§ **Page text**
★ ★ ★ ★ ★
Inflammation in patients with lupus anticoagulant and implications for thrombosis.

Objective. The underlying mechanism of the prothrombotic state associated with the lupus anticoagulant (LAC) has not been fully elucidated. Evidence suggests involvement of inflammation in arterial and venous thrombosis, and it may be hypothesized that subclinical inflammation aggravates the tendency to thrombosis in patients with LAC. Methods. Levels of high sensitivity C-reactive protein (hs-CRP), fibrinogen, and factor VIII (VIII) were measured in 38 patients with LAC and a history of thrombosis, 27 with LAC and no history of thrombosis, and 33 healthy controls. Results. Hs-CRP, fibrinogen, and factor VIII levels were significantly higher in patients with LAC with thrombosis (hs-CRP median = 0.3 mg/dl, interquartile range, IQR, 0.11-0.62, p < 0.001 vs controls; fibrinogen mean = 395 +/- 90 SD mg/dl, p < 0.001; factor VIII mean = 181 +/- 50%, p = 0.005) as well as in those without thrombosis (median = 0.21, IQR 0.10-0.12, p < 0.001; mean = 378 +/- 91, p = 0.003; mean = 179 +/- 39, p = 0.015) compared to controls (median = 0.07, IQR 0.03-0.12; mean = 308 +/- 48; mean = 137 +/- 39). After adjustment for age, body mass index, smoking status, and blood group (only for factor VIII) the differences between LAC groups and controls remained significant, except for the comparison of fibrinogen between patients without thrombosis and controls. The association between LAC and markers of inflammation was confirmed using linear regression analysis. Markers of systemic inflammation did not differentiate between LAC patients with and without thrombosis (p = 0.829 for hs-CRP, p = 0.649 for fibrinogen, p = 0.996 for factor VIII). Conclusion. Our results show that LAC is associated with an inflammatory state. However, there was no evidence for an association between inflammatory markers and thromboembolism in patients with LAC.
★ ★ ★ ★ ★
§ **Information provided**
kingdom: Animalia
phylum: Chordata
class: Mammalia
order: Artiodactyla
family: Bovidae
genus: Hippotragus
★ ★ ★ ★ ★
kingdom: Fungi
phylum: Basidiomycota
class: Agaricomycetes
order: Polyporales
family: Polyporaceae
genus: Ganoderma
★ ★ ★ ★ ★
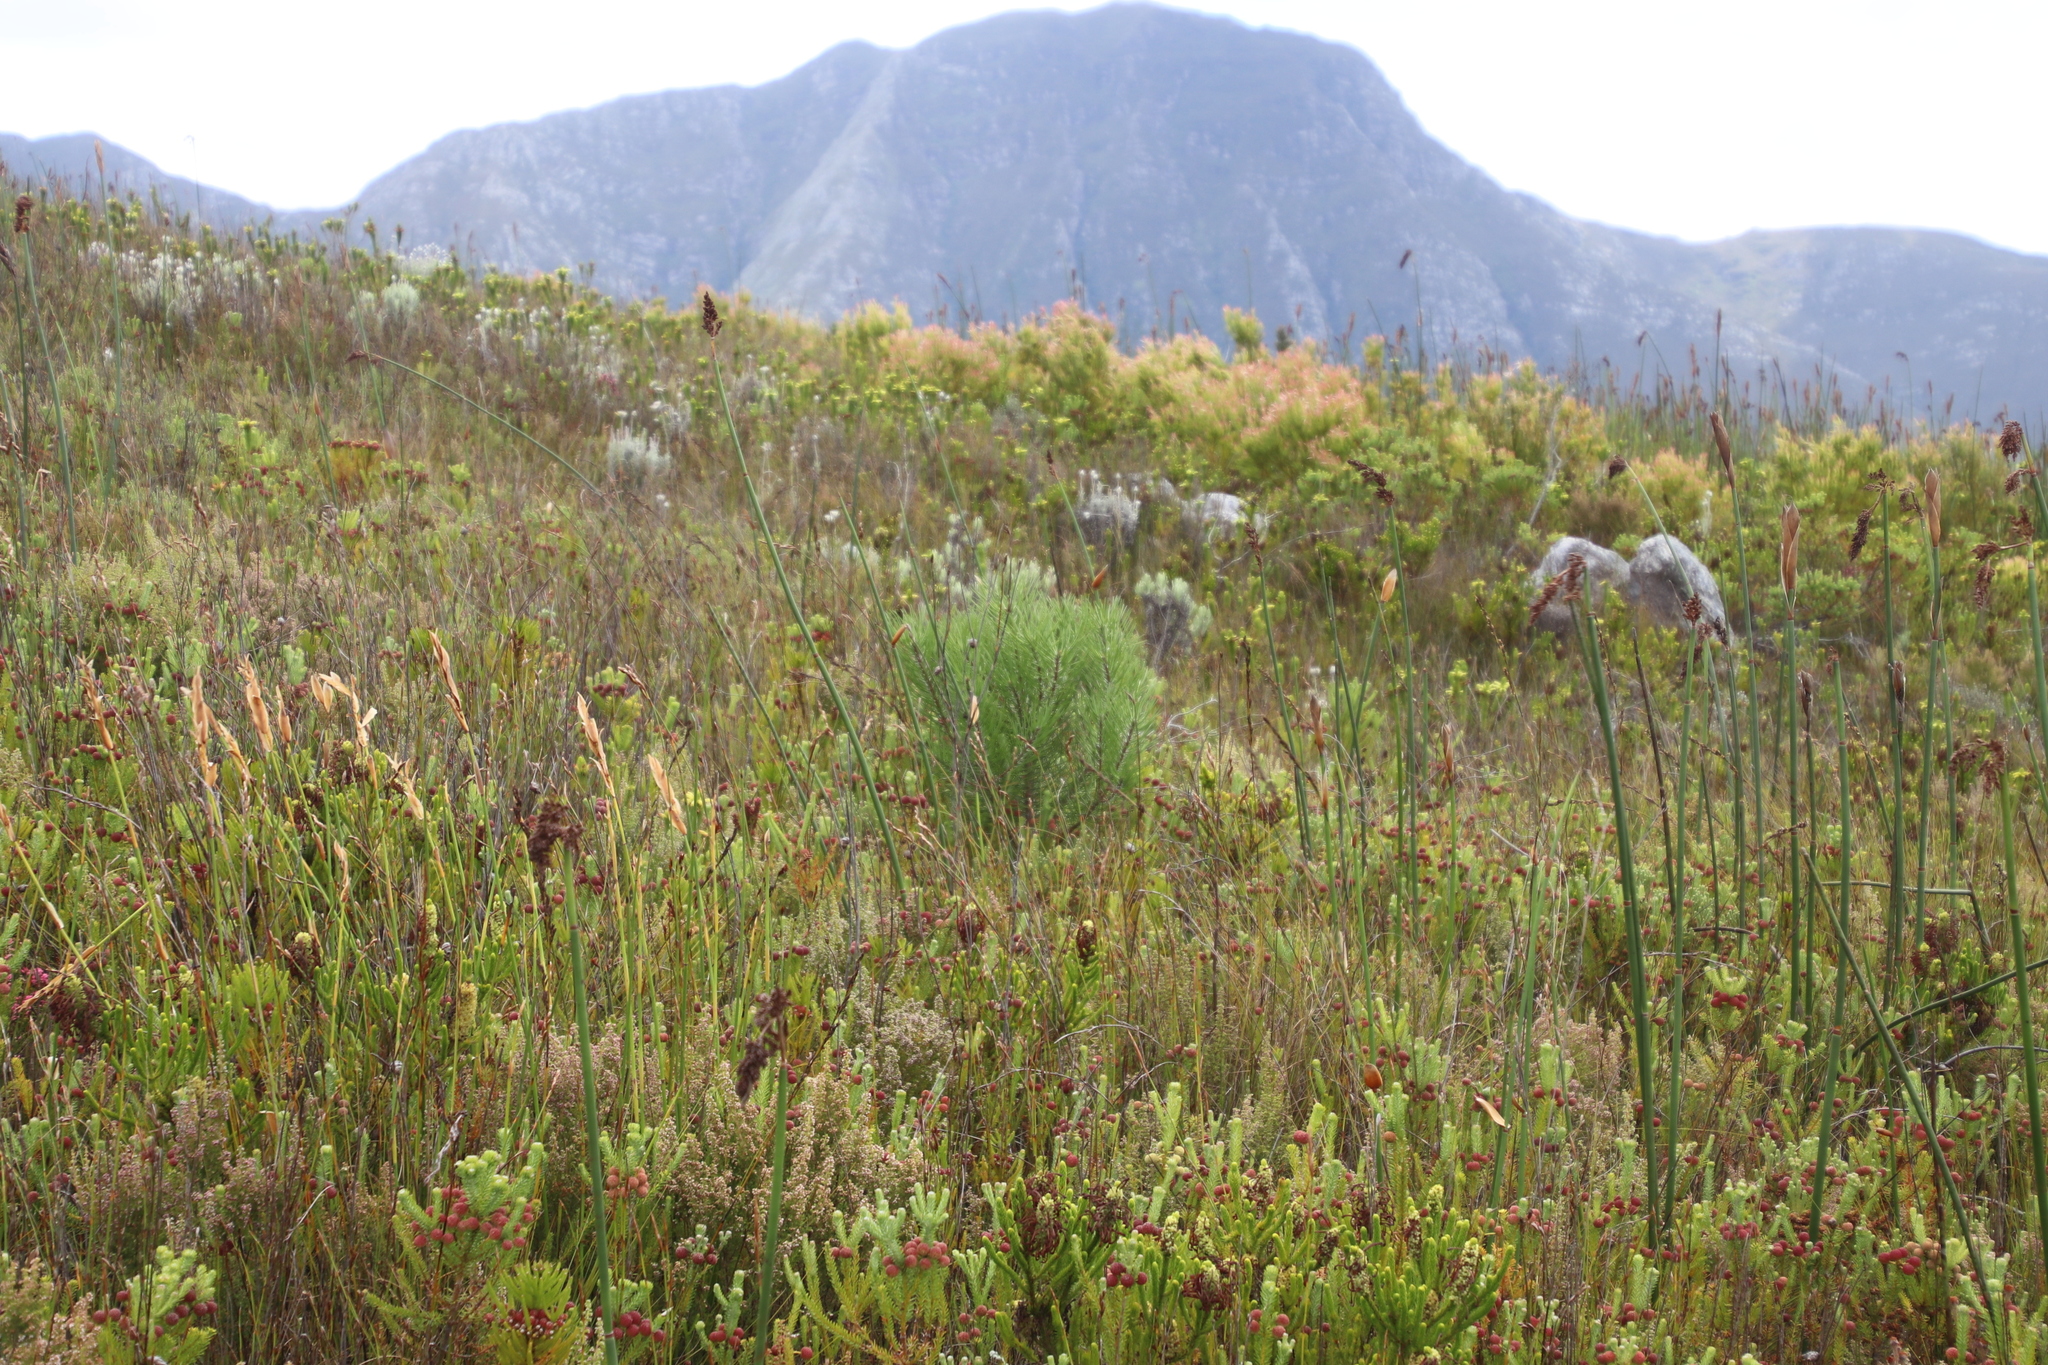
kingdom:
★ ★ ★ ★ ★
In the lupus anticoagulant abstract, why do the authors find no evidence linking inflammatory markers to thromboembolism in patients with LAC? Answer in one to three sentences.

§ **Exercise result**
Markers of systemic inflammation did not differ between LAC patients with and without thrombosis (p = 0.829 for hs-CRP, p = 0.649 for fibrinogen, p = 0.996 for factor VIII). Both LAC groups had higher levels than controls, so the markers were tied to LAC itself rather than to a history of thrombosis.